Auf Quebec, die größte Provinz Kanadas, entfielen 80% aller im Mai geschaffenen Arbeitsplätze. Das liegt vor allem daran, dass sie zu den ersten Orten gehörte, die die Bewegungsbeschränkungen gelockert haben. In Ontario ging die Zahl der Beschäftigten um 65.000 Personen zurück, während sie in British Columbia um 43.000 Personen anstieg.

Auch der Bericht über bessere Arbeitsplätze aus den Vereinigten Staaten hat die Analysten überrascht.

Rohöl kurbelt den kanadischen Dollar an

Die Beschäftigungsdaten kamen zwei Tage, nachdem die Statistikabteilung enttäuschende Zahlen zum internationalen Handel veröffentlicht hatte.

Die Daten zeigten, dass die Exporte des Landes im April um 29,7% auf 32,7 Mrd. $ zurückgingen. Die Importe sanken um 25%, was zu einem Handelsdefizit von mehr als 3,3 Mrd. $ führte.

In der Zwischenzeit ging die USD/CAD-Paarung aufgrund der steigenden Rohölpreise zurück. Zum Zeitpunkt des Verfassens dieses Artikels ist der Preis von Brent und WTI um mehr als 4% gestiegen.

Wie ich bereits erläutert habe, ist der Anstieg der Rohölpreise hauptsächlich auf ein bevorstehendes OPEC+-Treffen zurückzuführen. Heute früh gelang es Saudi-Arabien und Russland, den umkämpften Irak davon zu überzeugen, die vereinbarten Lieferkürzungen einzuhalten.
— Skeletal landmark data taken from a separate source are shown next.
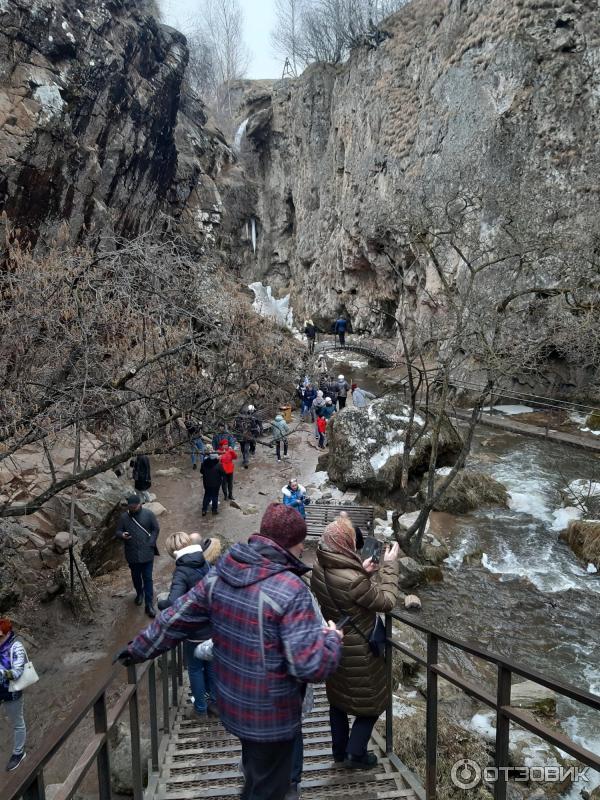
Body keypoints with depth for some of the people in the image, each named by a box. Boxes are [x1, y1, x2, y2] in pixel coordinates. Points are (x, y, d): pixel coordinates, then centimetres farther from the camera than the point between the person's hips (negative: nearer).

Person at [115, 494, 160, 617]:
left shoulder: (148, 514, -8)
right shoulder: (123, 517, -3)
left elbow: (156, 529, -2)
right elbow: (117, 531, 3)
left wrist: (150, 544, -10)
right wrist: (122, 535, -20)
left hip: (147, 553, -2)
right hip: (132, 554, 3)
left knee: (147, 578, 0)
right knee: (136, 577, 20)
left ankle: (149, 605, 6)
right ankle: (139, 593, 47)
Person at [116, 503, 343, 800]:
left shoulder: (220, 574, -8)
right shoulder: (290, 589, -29)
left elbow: (176, 618, 2)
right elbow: (311, 666, -30)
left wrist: (138, 649, 17)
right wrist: (332, 639, -10)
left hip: (232, 704, 7)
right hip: (271, 715, -6)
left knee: (254, 773, 34)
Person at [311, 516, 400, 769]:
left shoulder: (320, 569, -11)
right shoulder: (353, 580, -36)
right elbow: (386, 601, -22)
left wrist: (363, 573, 2)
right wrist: (390, 566, -15)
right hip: (358, 652, -7)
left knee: (338, 698, 25)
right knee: (370, 702, 17)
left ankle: (339, 749, 41)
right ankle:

Das Land wird auch das überschüssige Öl kompensieren, das es im Mai gepumpt hat.

Laut Bloomberg gibt es eine Vereinbarung zwischen den OPEC-Mitgliedern und ihrem russischen Partner, mit den Kürzungen fortzufahren.

Als viertgrößter Ölproduzent profitiert Kanada immens, wenn der Rohölpreis wie heute sprunghaft ansteigt. Außerdem stieg der Ölpreis an, nachdem die Daten der NFP auf eine steigende Nachfrage nach Öl hindeuteten, da mehr Menschen wieder arbeiten gehen.

Technischer Ausblick USD/CAD

USD/CAD
USD/CAD technische Analyse

Auf der Tages-Chart handelt der USD/CAD auf dem niedrigsten Stand seit März. Der Kurs befindet sich zwischen dem 61,8% und 78,2% Fibonacci-Retracement-Level und unterhalb der exponentiell gleitenden 50-Tage- und 100-Tage-Durchschnitte. Auch der RSI ist auf den tiefsten Stand seit Januar gefallen. Trotz all dieser guten Nachrichten besteht die Möglichkeit, dass das Währungspaar weiter fallen wird, da Baissiers die Unterstützung bei 1,3310 anpeilen.